# Agricultural exemption illinois



## Harley Craig (Sep 18, 2012)

don't know much about it but check with your county extention office they will be able to answer any and all of your questions.


----------



## sqkcrk (Dec 10, 2005)

If asking here you don't qualify.

Check w/ your Tax Assessor.


----------



## waynesgarden (Jan 3, 2009)

Welcome to Beesource. 

Check online with your state's Taxation department if you are looking for exemptions from sales tax. Try your county for information re: property tax exemptions. 

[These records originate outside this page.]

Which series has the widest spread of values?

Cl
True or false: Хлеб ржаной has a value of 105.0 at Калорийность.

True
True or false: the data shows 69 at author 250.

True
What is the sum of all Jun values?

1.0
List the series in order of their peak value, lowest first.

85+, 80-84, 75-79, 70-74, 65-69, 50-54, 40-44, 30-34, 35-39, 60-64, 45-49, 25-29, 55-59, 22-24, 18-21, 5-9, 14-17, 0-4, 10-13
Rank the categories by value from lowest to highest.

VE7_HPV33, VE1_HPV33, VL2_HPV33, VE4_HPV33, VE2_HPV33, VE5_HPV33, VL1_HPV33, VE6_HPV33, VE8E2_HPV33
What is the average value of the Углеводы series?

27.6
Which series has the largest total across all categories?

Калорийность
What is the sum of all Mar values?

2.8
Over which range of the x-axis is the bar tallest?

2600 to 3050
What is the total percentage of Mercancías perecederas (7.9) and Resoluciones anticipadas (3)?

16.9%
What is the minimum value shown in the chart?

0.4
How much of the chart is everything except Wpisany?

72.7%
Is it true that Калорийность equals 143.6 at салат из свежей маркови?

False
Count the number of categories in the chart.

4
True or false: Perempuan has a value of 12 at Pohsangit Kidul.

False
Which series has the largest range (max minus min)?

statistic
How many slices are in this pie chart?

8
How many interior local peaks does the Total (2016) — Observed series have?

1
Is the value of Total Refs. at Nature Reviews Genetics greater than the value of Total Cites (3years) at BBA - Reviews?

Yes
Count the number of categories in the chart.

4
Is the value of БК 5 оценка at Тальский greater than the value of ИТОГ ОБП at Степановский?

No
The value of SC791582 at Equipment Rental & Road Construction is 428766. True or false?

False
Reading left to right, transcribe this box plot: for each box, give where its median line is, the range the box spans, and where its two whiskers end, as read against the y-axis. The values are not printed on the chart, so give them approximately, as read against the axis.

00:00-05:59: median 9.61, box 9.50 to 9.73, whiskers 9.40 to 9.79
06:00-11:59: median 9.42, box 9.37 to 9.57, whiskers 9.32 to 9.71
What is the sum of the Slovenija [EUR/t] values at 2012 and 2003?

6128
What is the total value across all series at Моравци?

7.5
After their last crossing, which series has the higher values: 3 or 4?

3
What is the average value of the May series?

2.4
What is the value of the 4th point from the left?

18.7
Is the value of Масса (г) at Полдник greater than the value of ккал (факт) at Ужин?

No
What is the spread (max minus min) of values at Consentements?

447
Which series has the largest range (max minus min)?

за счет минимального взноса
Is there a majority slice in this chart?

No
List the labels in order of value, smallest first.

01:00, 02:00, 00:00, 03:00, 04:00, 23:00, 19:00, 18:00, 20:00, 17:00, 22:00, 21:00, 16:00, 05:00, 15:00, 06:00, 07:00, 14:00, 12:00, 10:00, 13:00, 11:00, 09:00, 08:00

Most states that I'm familiar with requires one to be actually farming, and not just be a hobbyist.

Wayne


----------



## woodedareas (Sep 10, 2010)

In Illinois there are 2 issues to deal with. Frequently people confuse a zoning with a tax exemption. In essence there are no exemptions but there are specific local laws that govern zoning and agricultural uses of property in context go land valuation and tax rates.The first is zoning. If you have 5 acres or more you probably are permitted any agricultural use including apiaries. Such use may preempt the local zoning. The second issue pertains to an agricultural use of your property. This can vary in accordance with your local tax accessor. If your property is used for agriculture inclusive of apiaries,you may qualify for a reduced valuation of your property. I do not believe that a beekeeper with 2-3 hives would be considered in this context. Call your assessor for the best advice.


----------